QUEER MAROC : Sexualités, genres et (trans)identités dans la littérature marocaine
Depuis longtemps, le sexe est perçu comme l’un des grands tabous de la société marocaine. Pourtant, il est présent dans de nombreuses productions culturelles. À partir de l’étude d’un certain nombre de romans et nouvelles, il s’agit ici de rendre compte de la place des sexualités et des genres au sein de la littérature marocaine. Celle-ci met la lumière sur quatre grands enjeux politiques : le renversement des rapports de domination des hommes sur les femmes ; les formes de sexualités non normatives ; la présence du désir homosexuel ; la beauté des corps transidentitaires.

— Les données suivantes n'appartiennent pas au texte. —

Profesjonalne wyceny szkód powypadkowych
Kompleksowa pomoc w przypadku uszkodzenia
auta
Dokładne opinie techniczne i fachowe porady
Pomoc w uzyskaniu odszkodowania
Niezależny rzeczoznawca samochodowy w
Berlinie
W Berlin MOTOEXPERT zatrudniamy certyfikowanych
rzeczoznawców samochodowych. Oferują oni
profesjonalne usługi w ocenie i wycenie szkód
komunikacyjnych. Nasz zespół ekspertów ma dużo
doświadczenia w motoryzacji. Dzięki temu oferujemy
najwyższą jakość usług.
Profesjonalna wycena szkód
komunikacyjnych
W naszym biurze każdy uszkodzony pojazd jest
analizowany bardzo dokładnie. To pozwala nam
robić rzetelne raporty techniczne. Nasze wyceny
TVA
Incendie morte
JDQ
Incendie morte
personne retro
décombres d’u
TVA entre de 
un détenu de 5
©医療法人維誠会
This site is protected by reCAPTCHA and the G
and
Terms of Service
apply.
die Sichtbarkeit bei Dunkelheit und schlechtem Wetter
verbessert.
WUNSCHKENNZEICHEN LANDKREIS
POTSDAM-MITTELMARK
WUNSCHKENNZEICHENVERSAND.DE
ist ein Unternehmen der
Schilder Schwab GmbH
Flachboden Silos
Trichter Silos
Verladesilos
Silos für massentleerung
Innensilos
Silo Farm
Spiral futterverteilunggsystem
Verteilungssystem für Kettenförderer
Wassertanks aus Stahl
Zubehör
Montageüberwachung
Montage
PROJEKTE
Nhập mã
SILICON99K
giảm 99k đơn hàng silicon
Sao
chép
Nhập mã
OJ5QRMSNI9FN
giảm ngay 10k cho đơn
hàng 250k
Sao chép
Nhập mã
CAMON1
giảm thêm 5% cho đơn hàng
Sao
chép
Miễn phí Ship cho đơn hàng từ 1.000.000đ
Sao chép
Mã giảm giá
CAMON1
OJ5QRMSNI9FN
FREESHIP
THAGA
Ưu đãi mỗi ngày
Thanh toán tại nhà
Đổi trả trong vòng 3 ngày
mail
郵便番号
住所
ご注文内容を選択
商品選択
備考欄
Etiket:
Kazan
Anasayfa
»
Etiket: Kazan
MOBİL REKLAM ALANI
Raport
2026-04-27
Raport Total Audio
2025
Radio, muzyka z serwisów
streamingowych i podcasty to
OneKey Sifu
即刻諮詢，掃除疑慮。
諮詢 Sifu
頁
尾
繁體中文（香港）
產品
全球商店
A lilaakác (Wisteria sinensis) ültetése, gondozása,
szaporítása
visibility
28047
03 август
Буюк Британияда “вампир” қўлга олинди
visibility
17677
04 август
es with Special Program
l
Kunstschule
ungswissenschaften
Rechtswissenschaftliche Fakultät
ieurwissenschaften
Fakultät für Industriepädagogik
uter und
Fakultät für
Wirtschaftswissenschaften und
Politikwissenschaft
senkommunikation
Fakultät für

Postface inédite : Repenser les assignations identitaires, repenser le rapport de la fiction à l’expérience vécue.
Extrait :
« La dépersonnalisation queer passe-t-elle nécessairement par la sexualité, par une position vis-à-vis de l’hétéronormativité ? Nous ne pensons pas. Pour paraphraser de manière ludique le célèbre contre-révolutionnaire Joseph de Maistre, le queer n’est pas tant une identité contraire mais plutôt le contraire d’une identité. Si les ruptures avec les assignations identitaires, notamment au niveau des rôles de genre, ne sont pas forcément des rejets du contexte culturel ou cultuel d’appartenance, elles incarnent néanmoins des façons de positionner à travers l’écriture littéraire un nouveau rapport au monde. C’est de cela qu’a voulu rendre compte cet ouvrage, en évoquant le caractère composite et métissé du social et en prenant ses distances avec certaines rhétoriques parlant de « racialisation » et de « blanchité ».
En nous appuyant sur un terrain empirique constitué de textes littéraires, des entretiens réalisés, des présentations publiques d’ouvrages auxquelles nous avons assistées ou lors des échanges informels dans ces lieux de socialisations que sont les salons, les festivals du livre ou les dîners entre pairs, le but était de comprendre de quelle façon le sexe pouvait être présent dans la société marocaine. Il ne s’agit pas de réduire les romans ou les nouvelles à des histoires inventées ou à l’inverse les considérer comme des descriptions sociologiques de la réalité mais de comprendre de quelle façon, pour reprendre une idée d’Edouard Louis[3], les écrivaines et les écrivains parlent des expériences vécues, de certains événements qui ont eu lieu ou sont inspirés par des choses qui se sont passées. C’est en ce sens que nous avons décidé dans cette publication de laisser de côté les restitutions des trajectoires biographiques ou bien les questions relatives aux positions dans le champ littéraire marocain et de focaliser l’attention sur les discours écrits et oraux parlant de sexualité.
Dans un pays défini bien souvent par tout un ensemble de tabous sur le sexe, notre ouvrage a voulu saisir les raisons pour lesquelles la sexualité était aussi présente et aussi explicite dans les discours de certains auteurs, que cela soit au niveau de leurs écrits ou de leurs paroles prononcées publiquement. Pourquoi y-a-t-il autant de textes littéraires évoquant la sexualité dans des pays où elle est censée être censurée en vertu d’un certain traditionalisme, quand bien même ceux-ci sont diffusés en français et dans un marché très réduit ? Quelle est la nature de ces discours ? Comment parlent-ils de la sexualité, des féminités, des masculinités, des transidentités ? Voilà les questions qui avaient animé la rédaction de ce travail. »
Parmi les nombreux auteurs cités dans ce livre figurent Rajae Benchemsi, Tahar Benjelloun, Mahi Binebine, Lounja Charif, Mohamed Choukri, Abdelkébir Khatibi, Ghita El Khayat, Mamoun Lahbabi, Mohamed Leftah, Fatima Mernissi, Mohamed Nedali, Sonia Terrab, Abdellah Taïa…
Jean Zaganiaris est enseignant-chercheur à l’EGE Rabat, Université Mohammed VI Polytechnique. Parmi ses publications, Penser l’obscurantisme aujourd’hui (2009), Un printemps de désirs, Représentations des genres dans la littérature et le cinéma marocains à l’heure des Printemps arabes (2014) et Parlez-moi de Littérature. Pour un autre regard sur le champ littéraire marocain (2017).